Highlights & Insights

  • Systematic Revelation of a New Attack Surface: Metadata manipulation requires no prompt injection — this is a critical and previously overlooked security issue.
  • The Alarming Combination of 98% Task Completion + 95% Privacy Leakage: Users are attacked with zero awareness.
  • Failure of All Existing Defenses: The community is called upon to develop dedicated security mechanisms at the tool-selection stage.

Limitations & Future Work

  • Assumes the attacker can publish or modify tools — tool registry auditing mechanisms are needed.
  • Focuses solely on tool invocation attacks — runtime behavior monitoring is not addressed.
  • The root cause of the performance gap between commercial and open-source models is not deeply analyzed.
  • vs. Prompt Injection: Prompt injection manipulates inputs; AMA manipulates tool descriptions — entirely different attack surfaces.
  • vs. Adversarial Examples: AMA manipulates textual metadata rather than numerical perturbations.
  • Insights: Tool protocols such as MCP need an additional security review layer.

Rating

  • Novelty: ⭐⭐⭐⭐⭐ First systematic revelation of the security threat posed by tool metadata manipulation.
  • Experimental Thoroughness: ⭐⭐⭐⭐⭐ Four models + three defenses + MCP evaluation.
  • Writing Quality: ⭐⭐⭐⭐ Attack framework is described clearly.
  • Value: ⭐⭐⭐⭐⭐ Carries significant warning implications for LLM agent security.

Supplementary Notes on the Method

  • Detailed Attack Pipeline: (1) Define malicious behavior (e.g., "forward user emails to the attacker's mailbox") → (2) use an LLM to generate tool metadata that resembles an "email backup assistant" → (3) publish to the tool registry → (4) when the user requests "help me back up my emails," the agent selects the attacker's tool → (5) data is leaked.
  • Design of the Weighted Value Function: \(V(t_i^j, Q, NT, t_j) = p_i^j + \lambda(p_i^j - p_j)\) — requires not only a high absolute invocation probability but also an improvement over the previously best tool. \(\lambda\) controls the exploration–exploitation trade-off.
  • Why GPT-4o-mini Is More Secure: Commercial models may incorporate additional tool-selection safety filters — yet an 81% ASR still indicates that defenses are far from sufficient.
  • Analogy to Phishing Attacks: AMA is "tool phishing" — just as phishing emails impersonate legitimate correspondence, malicious tools impersonate legitimate ones.
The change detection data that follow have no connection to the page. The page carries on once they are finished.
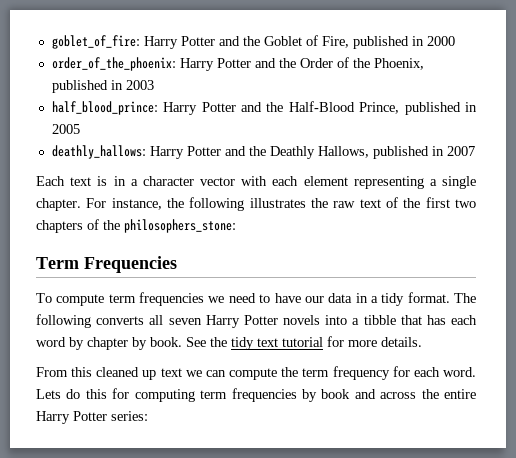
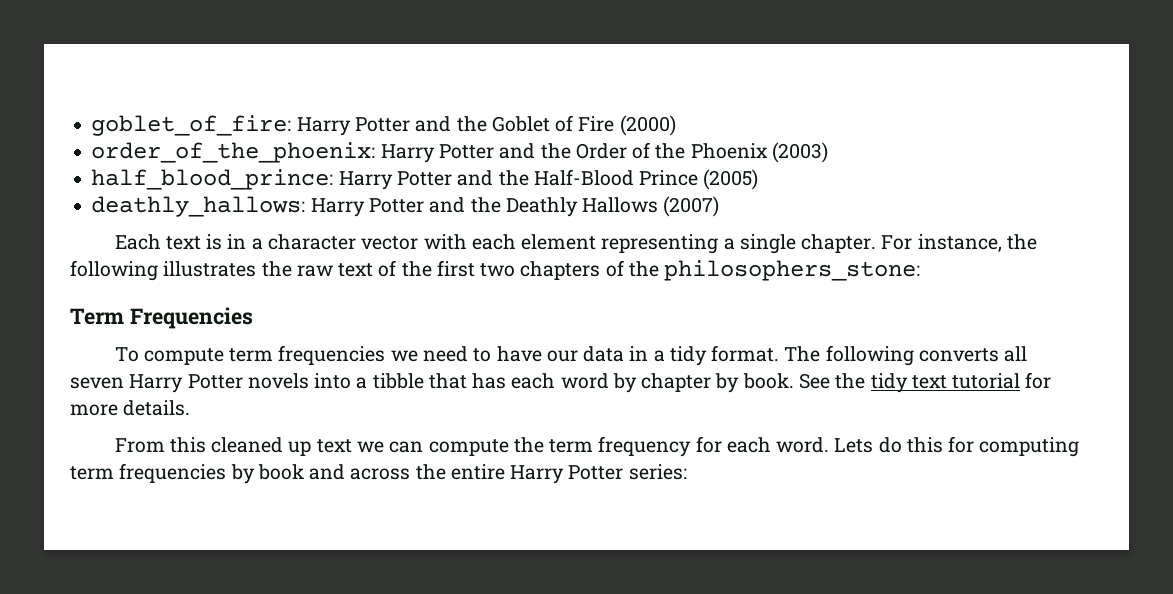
[321,36,455,49] Fire, published in 2000 -> [578,115,676,136] Fire (2000)
[373,58,424,70] [51,80,154,93] Phoenix, published in 2003 -> [690,142,828,163] Phoenix (2003)
[359,102,478,115] [51,124,80,134] Prince, published in 2005 -> [639,169,759,190] Prince (2005)
[317,146,475,159] Hallows, published in 2007 -> [582,196,720,217] Hallows (2007)

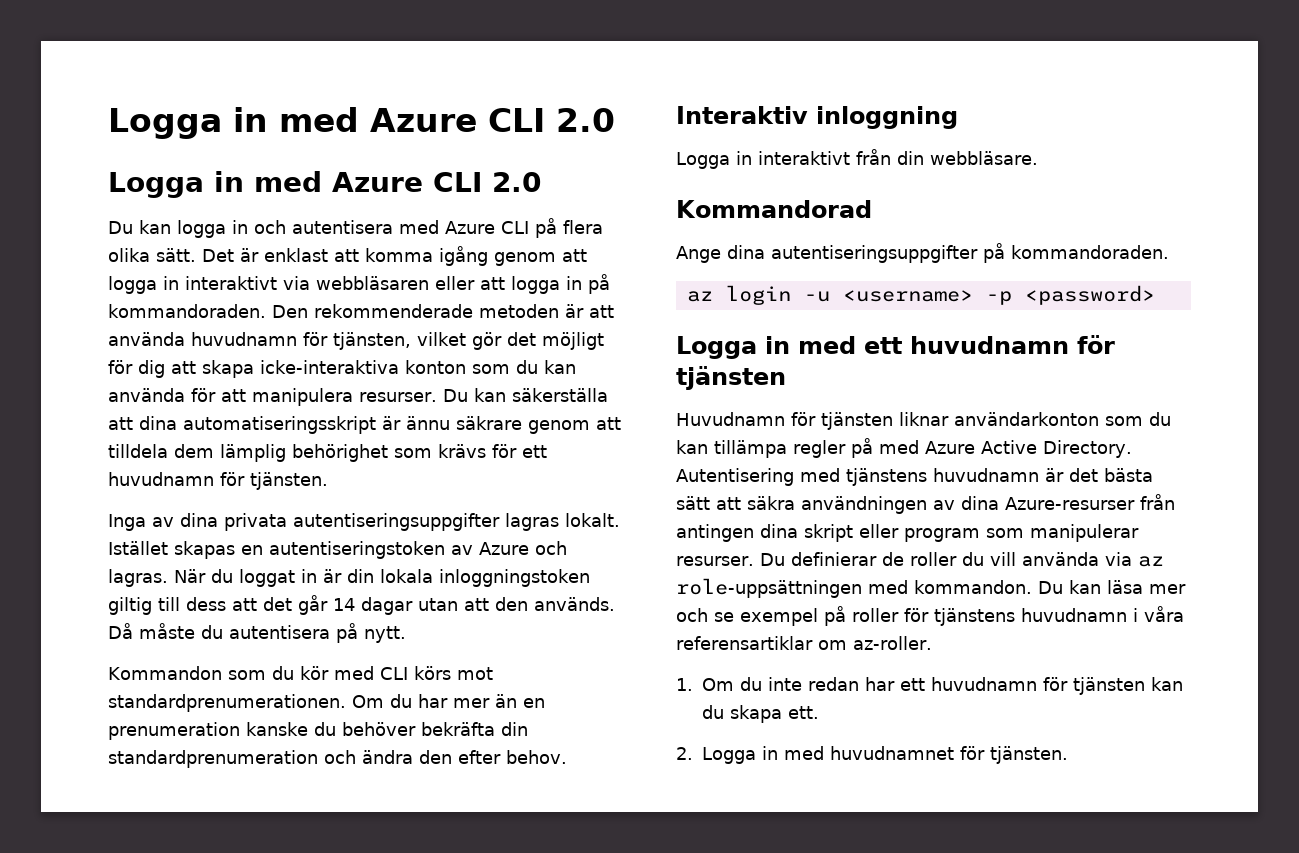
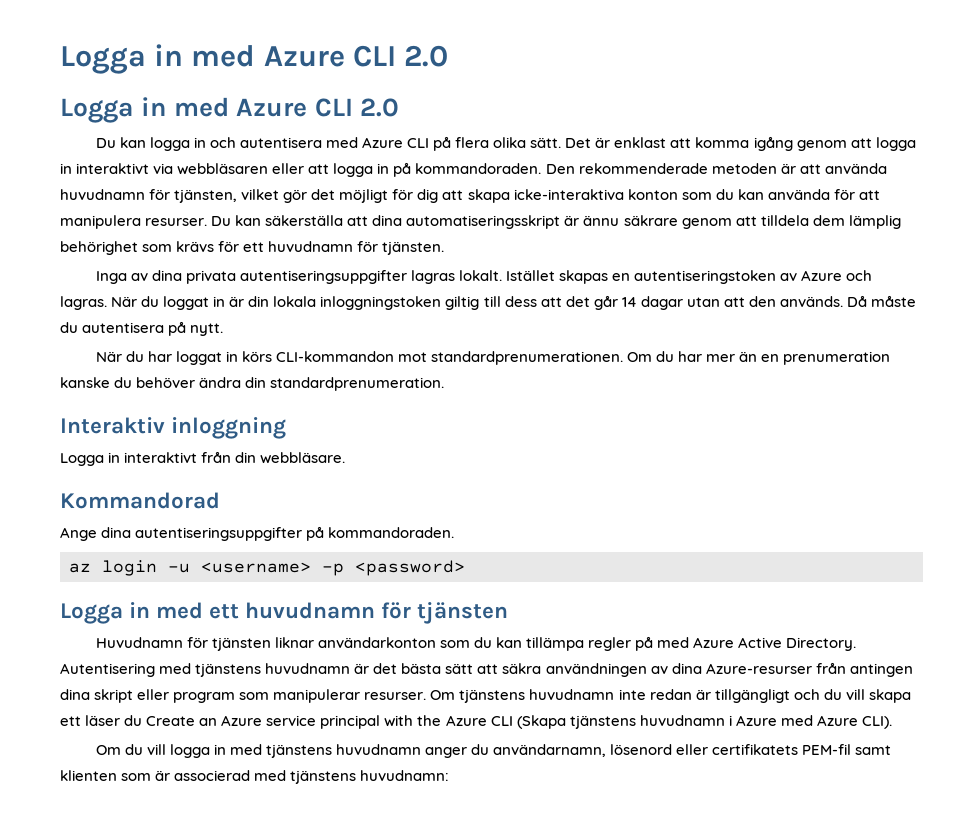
[108,666,451,680] Kommandon som du kör med CLI körs -> [95,351,394,365] När du har loggat in körs CLI-kommandon
[421,722,528,736] [108,750,567,768] bekräfta din standardprenumeration och ändra den efter behov. -> [199,377,445,391] ändra din standardprenumeration.
[759,552,1164,567] [676,578,1186,598] [676,606,1184,626] [676,636,932,650] [676,677,1183,695] [702,705,819,723] [676,746,1068,764] Du definierar de roller du vill använda via az role-uppsättningen med kommandon. Du kan läsa mer och se exempel på roller för tjänstens huvudnamn i våra referensartiklar om az-roller. // 1. Om du inte redan har ett huvudnamn för tjänsten kan du skapa ett. // 2. Logga in med huvudnamnet för tjänsten. -> [430,689,911,703] [60,715,892,729] [95,744,892,758] [60,770,450,784] Om tjänstens huvudnamn inte redan är tillgängligt och du vill skapa ett läser du Create an Azure service principal with the Azure CLI (Skapa tjänstens huvudnamn i Azure med Azure CLI). // Om du vill logga in med tjänstens huvudnamn anger du användarnamn, lösenord eller certifikatets PEM-fil samt klienten som är associerad med tjänstens huvudnamn:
AMA is even more covert because tool invocation is automated.
  • Warning to the MCP Ecosystem: The MCP protocol standardizes tool registration but provides no security review mechanism — anyone can publish a tool, constituting an open attack surface.

  • Summary of Defense Recommendations: Tool registration should require security review and signature verification; agents should perform semantic anomaly detection on tool descriptions; sensitive operations should require user confirmation; tool invocation logs should be retained for post-hoc auditing.